Dataset excerpts START
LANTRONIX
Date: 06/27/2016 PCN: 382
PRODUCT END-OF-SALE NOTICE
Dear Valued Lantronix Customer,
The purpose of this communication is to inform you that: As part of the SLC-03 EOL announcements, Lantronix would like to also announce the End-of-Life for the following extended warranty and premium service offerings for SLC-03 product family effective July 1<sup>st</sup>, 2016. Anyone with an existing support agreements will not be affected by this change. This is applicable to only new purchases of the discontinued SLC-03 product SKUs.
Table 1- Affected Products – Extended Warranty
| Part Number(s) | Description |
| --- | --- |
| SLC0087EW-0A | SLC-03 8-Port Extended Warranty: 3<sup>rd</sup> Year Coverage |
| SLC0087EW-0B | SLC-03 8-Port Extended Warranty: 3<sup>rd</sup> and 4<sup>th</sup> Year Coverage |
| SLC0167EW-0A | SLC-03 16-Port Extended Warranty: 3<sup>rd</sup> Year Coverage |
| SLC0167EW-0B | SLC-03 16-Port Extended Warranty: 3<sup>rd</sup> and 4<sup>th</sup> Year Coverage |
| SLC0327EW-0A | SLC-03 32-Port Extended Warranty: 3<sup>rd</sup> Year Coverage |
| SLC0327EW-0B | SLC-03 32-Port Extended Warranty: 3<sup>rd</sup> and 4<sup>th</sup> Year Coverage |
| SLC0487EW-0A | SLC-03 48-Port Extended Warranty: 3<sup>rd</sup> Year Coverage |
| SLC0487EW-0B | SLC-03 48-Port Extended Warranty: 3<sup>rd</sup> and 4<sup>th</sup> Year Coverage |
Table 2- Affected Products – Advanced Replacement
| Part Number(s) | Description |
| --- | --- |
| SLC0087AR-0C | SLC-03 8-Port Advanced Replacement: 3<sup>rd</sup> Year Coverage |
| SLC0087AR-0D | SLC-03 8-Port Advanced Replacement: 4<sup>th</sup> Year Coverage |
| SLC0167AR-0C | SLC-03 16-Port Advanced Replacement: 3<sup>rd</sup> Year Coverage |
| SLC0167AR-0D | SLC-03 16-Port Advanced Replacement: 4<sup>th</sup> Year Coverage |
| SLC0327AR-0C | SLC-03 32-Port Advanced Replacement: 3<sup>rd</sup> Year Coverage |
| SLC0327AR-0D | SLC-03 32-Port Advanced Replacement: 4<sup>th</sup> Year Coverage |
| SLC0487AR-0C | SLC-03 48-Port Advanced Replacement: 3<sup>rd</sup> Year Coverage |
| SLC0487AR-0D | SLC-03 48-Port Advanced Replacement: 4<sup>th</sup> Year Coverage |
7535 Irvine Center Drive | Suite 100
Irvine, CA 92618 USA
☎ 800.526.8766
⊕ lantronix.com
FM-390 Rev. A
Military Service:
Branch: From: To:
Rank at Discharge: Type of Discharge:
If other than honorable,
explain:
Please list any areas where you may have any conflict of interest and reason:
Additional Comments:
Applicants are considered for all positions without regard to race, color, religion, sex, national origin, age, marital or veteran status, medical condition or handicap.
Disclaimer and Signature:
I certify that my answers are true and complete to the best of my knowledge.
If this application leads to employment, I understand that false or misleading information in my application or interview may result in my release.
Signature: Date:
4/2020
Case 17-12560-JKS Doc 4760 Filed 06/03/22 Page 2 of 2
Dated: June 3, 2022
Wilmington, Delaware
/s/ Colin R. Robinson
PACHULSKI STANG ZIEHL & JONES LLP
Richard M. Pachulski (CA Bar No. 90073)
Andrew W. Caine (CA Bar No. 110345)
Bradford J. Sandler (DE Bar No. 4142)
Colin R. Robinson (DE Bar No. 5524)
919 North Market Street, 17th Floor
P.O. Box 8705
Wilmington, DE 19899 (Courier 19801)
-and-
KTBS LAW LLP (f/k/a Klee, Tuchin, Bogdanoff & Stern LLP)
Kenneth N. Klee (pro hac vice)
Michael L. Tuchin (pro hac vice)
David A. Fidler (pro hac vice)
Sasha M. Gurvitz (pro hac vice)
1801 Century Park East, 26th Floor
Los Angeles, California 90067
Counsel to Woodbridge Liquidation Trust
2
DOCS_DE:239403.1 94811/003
Dataset excerpts END
Problem> Look through the lines above and collect those with the word "Colin".

Your solution>
/s/ Colin R. Robinson
Colin R. Robinson (DE Bar No. 5524)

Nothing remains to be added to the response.